There’s always someone at these events who decides to go native. On this occasion it was NSA President Phil Van Hooser. It’s not everyone who can keep their dignity in that sort of African headgear, but I think Phil pulls it off.

I’m always amazed at how friendly speakers are. My background is in the broadcasting world, where it’s dog eat dog. The speaking world is very different, with everyone offering tips to each other and being very supportive.
At the gala dinner I sat next to Craig Ferreira who speaks about great white sharks. A few days later I found myself a guest at his home in Cape Town, enjoying a lovely meal with his family.

Gary Bailey is South Africa’s equivalent of Gary Lineker. He fronts the football on the SuperSport channel. UK football fans will remember him as the white haired South African who played in goal for Manchester United in the eighties and won some England caps before injury ended his career early. He went back to SA and played for the Kaizer Chiefs, the team not the band and then moved into TV.
He now does a lot of professional speaking, and does a great job in promoting the benefits of the World Cup to the people of South Africa and the world. He was inducted into the speakers hall of fame at the event, along with Archbishop Desmond Tutu.

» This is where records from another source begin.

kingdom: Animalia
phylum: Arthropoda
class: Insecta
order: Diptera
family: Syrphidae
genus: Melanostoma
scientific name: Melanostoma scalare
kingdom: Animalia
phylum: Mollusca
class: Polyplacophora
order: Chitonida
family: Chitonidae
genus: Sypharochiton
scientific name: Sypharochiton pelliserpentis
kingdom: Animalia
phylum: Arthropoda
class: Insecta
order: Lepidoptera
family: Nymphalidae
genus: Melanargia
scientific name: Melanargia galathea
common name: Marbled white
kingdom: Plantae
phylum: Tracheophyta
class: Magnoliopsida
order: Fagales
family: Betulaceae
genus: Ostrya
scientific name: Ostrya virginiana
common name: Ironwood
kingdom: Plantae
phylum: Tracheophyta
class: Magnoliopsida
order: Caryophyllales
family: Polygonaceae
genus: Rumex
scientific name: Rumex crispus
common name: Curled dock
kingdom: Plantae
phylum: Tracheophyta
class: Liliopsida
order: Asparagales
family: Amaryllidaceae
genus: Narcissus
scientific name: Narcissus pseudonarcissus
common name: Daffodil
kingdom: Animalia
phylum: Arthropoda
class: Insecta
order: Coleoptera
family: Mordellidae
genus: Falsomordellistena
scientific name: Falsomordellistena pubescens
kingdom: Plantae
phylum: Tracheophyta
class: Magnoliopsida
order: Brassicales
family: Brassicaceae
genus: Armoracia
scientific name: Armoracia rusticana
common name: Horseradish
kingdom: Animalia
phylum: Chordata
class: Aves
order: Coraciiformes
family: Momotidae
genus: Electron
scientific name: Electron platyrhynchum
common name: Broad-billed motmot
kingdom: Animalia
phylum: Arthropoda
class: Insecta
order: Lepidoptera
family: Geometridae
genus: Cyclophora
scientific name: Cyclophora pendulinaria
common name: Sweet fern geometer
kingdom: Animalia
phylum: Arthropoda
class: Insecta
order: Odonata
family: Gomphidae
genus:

I loved the South Africa event. I saw some brilliant speakers like Steff Du Plessis, Billy Selekane and Anton van der Post. Paul Du Toit made the compering look easy with his relaxed yet authoritative style.

I’ve been invited to speak at various events as a result of my trip and I hope to get back to South Africa later in the year to fulfill some of those. I’ve cancelled plans to attend the World Cup itself as it was going to be so expensive, but I’ll be cheering on Bafana Bafana along with England, and blowing my vuvuzela, which has already had a trip to the hallowed turf of the Boleyn Ground, Upton Park.